• What to work on: Among the records below, find the lines that contain "clienti" and copy each of them.

• Data extracts:
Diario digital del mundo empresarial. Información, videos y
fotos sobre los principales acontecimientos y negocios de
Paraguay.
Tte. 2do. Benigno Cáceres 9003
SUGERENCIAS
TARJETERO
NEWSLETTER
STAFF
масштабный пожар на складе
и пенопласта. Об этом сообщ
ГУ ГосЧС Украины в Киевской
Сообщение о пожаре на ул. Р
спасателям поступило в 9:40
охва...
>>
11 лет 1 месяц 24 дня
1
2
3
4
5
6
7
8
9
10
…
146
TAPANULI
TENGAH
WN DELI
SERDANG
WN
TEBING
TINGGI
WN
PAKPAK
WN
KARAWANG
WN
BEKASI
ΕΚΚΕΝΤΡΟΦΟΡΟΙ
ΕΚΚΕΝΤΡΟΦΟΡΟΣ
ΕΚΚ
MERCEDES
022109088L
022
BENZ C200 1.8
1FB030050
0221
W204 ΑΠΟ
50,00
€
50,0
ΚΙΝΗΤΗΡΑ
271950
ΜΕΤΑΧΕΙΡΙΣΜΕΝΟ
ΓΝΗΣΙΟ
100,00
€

==

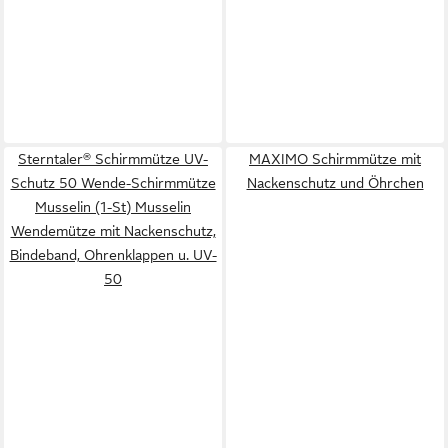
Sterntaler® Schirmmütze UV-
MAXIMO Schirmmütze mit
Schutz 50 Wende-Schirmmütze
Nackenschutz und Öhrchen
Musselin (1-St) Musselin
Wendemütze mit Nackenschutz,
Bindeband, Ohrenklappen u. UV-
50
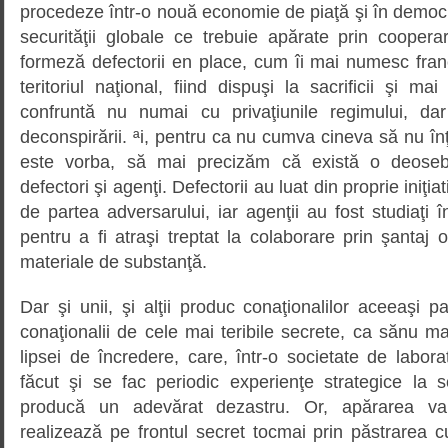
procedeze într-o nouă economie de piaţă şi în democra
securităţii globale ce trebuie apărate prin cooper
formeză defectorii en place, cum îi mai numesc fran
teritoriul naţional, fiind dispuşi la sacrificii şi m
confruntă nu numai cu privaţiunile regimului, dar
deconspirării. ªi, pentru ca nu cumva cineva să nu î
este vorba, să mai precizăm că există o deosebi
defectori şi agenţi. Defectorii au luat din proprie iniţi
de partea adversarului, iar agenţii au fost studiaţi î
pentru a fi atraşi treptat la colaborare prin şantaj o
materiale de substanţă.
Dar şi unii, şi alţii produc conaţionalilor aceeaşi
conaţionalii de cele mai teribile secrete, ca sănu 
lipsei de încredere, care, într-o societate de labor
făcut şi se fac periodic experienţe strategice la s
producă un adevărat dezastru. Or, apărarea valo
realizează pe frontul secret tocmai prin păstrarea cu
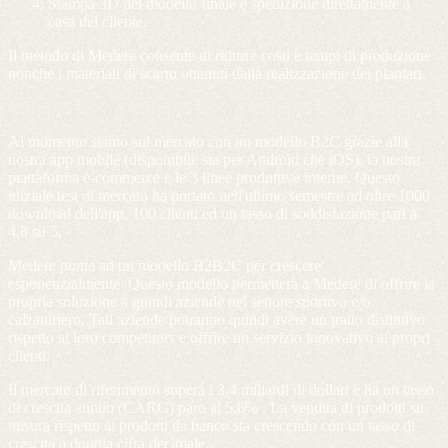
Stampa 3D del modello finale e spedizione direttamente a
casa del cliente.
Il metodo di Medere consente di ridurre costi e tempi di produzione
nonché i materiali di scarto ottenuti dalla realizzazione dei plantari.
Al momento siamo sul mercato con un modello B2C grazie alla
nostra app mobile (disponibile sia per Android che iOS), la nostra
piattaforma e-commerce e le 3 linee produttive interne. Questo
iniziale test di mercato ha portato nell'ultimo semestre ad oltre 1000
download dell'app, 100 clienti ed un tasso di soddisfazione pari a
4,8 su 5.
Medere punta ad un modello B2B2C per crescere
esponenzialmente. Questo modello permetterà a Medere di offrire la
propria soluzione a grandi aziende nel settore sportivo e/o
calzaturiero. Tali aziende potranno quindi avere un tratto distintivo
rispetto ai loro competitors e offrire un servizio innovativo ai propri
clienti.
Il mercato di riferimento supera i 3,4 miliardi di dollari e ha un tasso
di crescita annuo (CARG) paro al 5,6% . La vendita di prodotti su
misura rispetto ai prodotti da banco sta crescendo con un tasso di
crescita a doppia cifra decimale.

• Task answer:
download dell'app, 100 clienti ed un tasso di soddisfazione pari a
clienti.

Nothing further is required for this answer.